L = ∫√(1+[g'(y)]^2) dy

The Attempt at a Solution

So this is a problem in my textbook that has been bothering me because I can't seem to come up with the same answer.

1. [bounds 0 to 1] 1/2∫ sec^3θ was obtained using trig substitution with y = 1/2tanθ and dy=1/2sec^2θ which, according to the steps in the textbook, is correct.

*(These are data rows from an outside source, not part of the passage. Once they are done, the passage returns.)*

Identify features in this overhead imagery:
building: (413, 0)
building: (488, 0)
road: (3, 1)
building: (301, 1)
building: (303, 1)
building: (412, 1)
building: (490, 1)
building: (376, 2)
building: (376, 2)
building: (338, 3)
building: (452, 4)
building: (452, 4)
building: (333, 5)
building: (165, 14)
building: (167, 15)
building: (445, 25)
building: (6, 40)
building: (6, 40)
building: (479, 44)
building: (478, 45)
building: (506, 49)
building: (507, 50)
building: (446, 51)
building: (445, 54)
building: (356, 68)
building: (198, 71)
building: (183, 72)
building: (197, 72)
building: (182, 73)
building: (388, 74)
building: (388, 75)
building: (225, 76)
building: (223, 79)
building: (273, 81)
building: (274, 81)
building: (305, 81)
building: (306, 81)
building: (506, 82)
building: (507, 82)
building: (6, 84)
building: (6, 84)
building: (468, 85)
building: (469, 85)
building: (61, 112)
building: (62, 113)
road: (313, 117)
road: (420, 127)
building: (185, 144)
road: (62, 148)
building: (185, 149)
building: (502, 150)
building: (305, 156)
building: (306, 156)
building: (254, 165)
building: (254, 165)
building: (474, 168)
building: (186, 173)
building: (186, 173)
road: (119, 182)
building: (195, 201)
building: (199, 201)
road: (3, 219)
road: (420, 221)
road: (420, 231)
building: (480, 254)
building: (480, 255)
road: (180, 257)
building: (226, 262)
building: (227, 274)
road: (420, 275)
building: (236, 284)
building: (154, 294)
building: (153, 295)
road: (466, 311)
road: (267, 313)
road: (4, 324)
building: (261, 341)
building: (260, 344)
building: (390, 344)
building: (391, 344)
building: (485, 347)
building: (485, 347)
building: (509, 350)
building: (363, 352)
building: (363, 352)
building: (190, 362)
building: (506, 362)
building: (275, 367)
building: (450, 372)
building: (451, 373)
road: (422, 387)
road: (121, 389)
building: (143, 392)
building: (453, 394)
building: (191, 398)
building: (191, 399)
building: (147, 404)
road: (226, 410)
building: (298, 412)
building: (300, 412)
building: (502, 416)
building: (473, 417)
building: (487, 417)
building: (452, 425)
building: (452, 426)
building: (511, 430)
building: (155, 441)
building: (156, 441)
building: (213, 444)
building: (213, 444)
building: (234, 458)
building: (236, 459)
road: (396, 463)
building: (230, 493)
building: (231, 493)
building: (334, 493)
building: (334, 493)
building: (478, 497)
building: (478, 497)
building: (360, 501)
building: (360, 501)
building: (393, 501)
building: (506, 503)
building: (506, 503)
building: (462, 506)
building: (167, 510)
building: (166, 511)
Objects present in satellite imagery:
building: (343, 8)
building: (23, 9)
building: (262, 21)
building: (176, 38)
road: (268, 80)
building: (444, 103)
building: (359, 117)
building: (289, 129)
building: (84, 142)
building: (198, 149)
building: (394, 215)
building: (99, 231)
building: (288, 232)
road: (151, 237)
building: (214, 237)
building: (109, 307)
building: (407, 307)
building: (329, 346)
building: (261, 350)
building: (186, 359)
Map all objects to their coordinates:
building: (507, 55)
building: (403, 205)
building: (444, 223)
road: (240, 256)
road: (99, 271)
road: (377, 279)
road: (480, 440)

2. I use integration by parts which gives me 1/2∫ sec^3θ = 1/2secθtanθ - 1/2∫sec^3θ + 1/2∫secθ
adding - 1/2∫sec^3θ to the other side of the equation it becomes
1/2secθtanθ + 1/2∫secθ=
1/2secθtanθ + 1/2 ln(secθ + tanθ)

then I use y = 1/2tanθ to change my bounds from 0 to θ
and then evaluating for tanθ = 2 I get the answer

L = √5 + ln(√5 +2) / 2

where the book comes up with

L = √5/2 + ln(√5 +2) / 4

and one of it's steps after integration by parts shows

1/4secθtanθ + 1/4 ln(secθ + tanθ)

and I seem to be having trouble how they came up with 1/4 instead of 1/2. Most likely a stupid mistake I made and am overlooking? Thanks in advance for the help! xo <3

 

[Dick]

Homework Statement

y^2 = x from (0,0) to (1,1)

Homework Equations

L = ∫√(1+[g'(y)]^2) dy

The Attempt at a Solution

So this is a problem in my textbook that has been bothering me because I can't seem to come up with the same answer.

1. [bounds 0 to 1] 1/2∫ sec^3θ was obtained using trig substitution with y = 1/2tanθ and dy=1/2sec^2θ which, according to the steps in the textbook, is correct.

2. I use integration by parts which gives me 1/2∫ sec^3θ = 1/2secθtanθ - 1/2∫sec^3θ + 1/2∫secθ
adding - 1/2∫sec^3θ to the other side of the equation it becomes
1/2secθtanθ + 1/2∫secθ=
1/2secθtanθ + 1/2 ln(secθ + tanθ)

then I use y = 1/2tanθ to change my bounds from 0 to θ
and then evaluating for tanθ = 2 I get the answer

L = √5 + ln(√5 +2) / 2

where the book comes up with

L = √5/2 + ln(√5 +2) / 4

and one of it's steps after integration by parts shows

1/4secθtanθ + 1/4 ln(secθ + tanθ)

and I seem to be having trouble how they came up with 1/4 instead of 1/2. Most likely a stupid mistake I made and am overlooking? Thanks in advance for the help! xo <3

Yes. It's simple. You got 1/2∫ sec^3θ = 1/2secθtanθ - 1/2∫sec^3θ + 1/2∫secθ. That tells you ∫ sec^3θ = 1/2secθtanθ + 1/2∫secθ. Which is fine. But you wanted to integrate (1/2)∫ sec^3θ. It's a little confusing with all of the (1/2)'s running around. Easy to miss one.